Task inputs:
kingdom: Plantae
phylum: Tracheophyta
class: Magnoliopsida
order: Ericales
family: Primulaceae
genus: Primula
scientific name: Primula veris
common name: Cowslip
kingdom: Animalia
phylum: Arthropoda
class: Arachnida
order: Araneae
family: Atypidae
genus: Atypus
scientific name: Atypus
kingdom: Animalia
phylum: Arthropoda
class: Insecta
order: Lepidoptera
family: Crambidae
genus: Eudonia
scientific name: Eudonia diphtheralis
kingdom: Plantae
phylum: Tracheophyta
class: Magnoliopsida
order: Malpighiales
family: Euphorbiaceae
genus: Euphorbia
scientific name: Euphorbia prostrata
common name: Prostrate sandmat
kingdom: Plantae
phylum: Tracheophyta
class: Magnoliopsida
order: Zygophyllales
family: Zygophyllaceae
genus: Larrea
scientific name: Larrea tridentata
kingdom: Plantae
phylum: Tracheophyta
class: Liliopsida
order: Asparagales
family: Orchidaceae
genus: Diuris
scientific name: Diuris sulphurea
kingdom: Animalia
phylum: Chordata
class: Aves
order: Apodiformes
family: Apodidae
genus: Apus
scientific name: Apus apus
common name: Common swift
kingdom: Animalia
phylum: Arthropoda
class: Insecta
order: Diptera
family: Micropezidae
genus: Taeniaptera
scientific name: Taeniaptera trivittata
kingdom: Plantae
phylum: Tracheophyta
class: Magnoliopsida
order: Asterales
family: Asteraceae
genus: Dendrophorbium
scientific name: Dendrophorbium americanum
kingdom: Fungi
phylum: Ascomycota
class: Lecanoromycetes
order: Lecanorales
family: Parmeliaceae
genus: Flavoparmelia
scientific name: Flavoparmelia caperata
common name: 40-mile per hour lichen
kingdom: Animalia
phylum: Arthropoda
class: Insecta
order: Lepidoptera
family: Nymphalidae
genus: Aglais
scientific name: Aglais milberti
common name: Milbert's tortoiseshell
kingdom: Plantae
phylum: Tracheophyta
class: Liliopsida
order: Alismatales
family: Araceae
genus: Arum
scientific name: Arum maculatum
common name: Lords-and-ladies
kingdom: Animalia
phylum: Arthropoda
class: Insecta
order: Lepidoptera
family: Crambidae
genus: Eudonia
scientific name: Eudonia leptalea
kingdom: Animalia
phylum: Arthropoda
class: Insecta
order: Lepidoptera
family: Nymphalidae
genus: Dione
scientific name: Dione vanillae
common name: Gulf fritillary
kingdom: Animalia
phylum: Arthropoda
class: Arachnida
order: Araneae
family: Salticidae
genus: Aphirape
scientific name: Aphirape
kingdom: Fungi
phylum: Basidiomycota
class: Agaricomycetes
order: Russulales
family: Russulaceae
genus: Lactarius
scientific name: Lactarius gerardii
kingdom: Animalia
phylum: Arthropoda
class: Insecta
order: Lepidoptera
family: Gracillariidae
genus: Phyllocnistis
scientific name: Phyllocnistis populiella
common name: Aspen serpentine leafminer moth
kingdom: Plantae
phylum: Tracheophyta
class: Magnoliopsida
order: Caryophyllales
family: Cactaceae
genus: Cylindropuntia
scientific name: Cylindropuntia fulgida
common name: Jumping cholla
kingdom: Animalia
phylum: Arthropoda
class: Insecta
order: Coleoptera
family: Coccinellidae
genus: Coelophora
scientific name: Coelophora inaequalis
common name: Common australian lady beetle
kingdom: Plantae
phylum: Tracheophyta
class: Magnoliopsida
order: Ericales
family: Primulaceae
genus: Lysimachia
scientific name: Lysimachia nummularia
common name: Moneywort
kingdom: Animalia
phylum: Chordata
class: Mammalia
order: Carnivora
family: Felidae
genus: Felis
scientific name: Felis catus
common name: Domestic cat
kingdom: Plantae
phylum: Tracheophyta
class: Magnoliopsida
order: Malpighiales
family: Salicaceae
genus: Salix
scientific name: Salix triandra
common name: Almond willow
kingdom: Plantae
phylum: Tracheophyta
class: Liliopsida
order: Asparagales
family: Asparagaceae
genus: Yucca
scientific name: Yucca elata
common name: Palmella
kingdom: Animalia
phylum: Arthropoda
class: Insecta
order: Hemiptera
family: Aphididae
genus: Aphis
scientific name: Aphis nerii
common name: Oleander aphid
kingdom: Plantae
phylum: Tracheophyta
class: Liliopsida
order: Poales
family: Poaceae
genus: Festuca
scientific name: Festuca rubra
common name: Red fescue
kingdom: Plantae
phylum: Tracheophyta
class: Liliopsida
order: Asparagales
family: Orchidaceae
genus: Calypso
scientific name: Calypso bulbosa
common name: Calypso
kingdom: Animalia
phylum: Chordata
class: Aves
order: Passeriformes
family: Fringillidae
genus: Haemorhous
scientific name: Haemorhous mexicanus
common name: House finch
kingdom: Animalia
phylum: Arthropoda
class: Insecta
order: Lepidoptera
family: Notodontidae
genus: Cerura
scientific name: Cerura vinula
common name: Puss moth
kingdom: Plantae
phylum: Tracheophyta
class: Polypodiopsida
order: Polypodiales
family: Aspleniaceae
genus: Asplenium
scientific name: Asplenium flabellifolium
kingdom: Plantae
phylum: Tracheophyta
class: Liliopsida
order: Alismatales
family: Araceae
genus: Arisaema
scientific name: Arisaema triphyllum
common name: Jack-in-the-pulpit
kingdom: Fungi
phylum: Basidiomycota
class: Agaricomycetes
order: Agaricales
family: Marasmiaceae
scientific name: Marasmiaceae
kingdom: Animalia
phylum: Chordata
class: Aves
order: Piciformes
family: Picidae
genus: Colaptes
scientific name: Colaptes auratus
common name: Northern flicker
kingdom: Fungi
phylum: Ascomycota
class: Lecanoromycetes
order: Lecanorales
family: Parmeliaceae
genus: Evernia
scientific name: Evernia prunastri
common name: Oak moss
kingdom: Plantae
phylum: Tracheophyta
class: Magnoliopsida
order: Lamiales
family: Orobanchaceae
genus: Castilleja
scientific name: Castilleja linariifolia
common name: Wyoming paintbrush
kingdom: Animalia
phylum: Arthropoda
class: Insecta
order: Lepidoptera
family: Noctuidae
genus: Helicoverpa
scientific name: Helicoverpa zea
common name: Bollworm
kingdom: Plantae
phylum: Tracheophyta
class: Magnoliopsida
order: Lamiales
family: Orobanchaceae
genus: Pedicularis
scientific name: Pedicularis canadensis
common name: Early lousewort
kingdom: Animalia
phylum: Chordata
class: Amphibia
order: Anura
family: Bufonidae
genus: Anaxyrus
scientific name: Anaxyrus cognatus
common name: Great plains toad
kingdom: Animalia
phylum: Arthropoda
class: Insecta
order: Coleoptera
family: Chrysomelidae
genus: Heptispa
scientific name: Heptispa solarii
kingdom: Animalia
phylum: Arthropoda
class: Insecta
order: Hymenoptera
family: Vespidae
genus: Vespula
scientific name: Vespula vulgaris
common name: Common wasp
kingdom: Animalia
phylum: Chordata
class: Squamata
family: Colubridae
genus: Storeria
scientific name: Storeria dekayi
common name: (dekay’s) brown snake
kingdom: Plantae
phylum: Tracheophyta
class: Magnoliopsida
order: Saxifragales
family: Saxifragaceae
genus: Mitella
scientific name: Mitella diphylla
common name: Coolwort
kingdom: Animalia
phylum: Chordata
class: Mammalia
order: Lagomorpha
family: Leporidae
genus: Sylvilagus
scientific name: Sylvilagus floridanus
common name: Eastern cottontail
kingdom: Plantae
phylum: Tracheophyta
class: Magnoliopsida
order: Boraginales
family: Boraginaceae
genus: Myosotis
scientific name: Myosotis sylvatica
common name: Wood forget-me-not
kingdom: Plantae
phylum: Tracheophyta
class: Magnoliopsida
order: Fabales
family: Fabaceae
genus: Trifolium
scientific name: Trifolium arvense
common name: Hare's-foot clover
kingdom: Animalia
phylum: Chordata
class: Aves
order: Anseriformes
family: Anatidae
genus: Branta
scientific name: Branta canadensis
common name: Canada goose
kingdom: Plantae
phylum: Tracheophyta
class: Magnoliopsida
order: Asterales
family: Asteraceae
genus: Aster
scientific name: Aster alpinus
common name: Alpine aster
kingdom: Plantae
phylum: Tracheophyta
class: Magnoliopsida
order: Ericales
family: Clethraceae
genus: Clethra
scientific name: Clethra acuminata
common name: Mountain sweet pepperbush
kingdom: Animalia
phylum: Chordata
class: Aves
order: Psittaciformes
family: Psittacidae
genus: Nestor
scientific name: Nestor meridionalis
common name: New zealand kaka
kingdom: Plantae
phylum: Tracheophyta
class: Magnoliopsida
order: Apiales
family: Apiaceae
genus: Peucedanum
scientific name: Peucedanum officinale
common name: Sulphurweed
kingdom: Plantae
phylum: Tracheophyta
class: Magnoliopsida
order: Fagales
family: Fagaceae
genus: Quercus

Your objective:
Return verbatim the portion of the listing that opens with the line containing "scientific name: Lactarius gerardii" and closes with the line containing "family: Asparagaceae", including both of those lines.

Solved problem:
scientific name: Lactarius gerardii
kingdom: Animalia
phylum: Arthropoda
class: Insecta
order: Lepidoptera
family: Gracillariidae
genus: Phyllocnistis
scientific name: Phyllocnistis populiella
common name: Aspen serpentine leafminer moth
kingdom: Plantae
phylum: Tracheophyta
class: Magnoliopsida
order: Caryophyllales
family: Cactaceae
genus: Cylindropuntia
scientific name: Cylindropuntia fulgida
common name: Jumping cholla
kingdom: Animalia
phylum: Arthropoda
class: Insecta
order: Coleoptera
family: Coccinellidae
genus: Coelophora
scientific name: Coelophora inaequalis
common name: Common australian lady beetle
kingdom: Plantae
phylum: Tracheophyta
class: Magnoliopsida
order: Ericales
family: Primulaceae
genus: Lysimachia
scientific name: Lysimachia nummularia
common name: Moneywort
kingdom: Animalia
phylum: Chordata
class: Mammalia
order: Carnivora
family: Felidae
genus: Felis
scientific name: Felis catus
common name: Domestic cat
kingdom: Plantae
phylum: Tracheophyta
class: Magnoliopsida
order: Malpighiales
family: Salicaceae
genus: Salix
scientific name: Salix triandra
common name: Almond willow
kingdom: Plantae
phylum: Tracheophyta
class: Liliopsida
order: Asparagales
family: Asparagaceae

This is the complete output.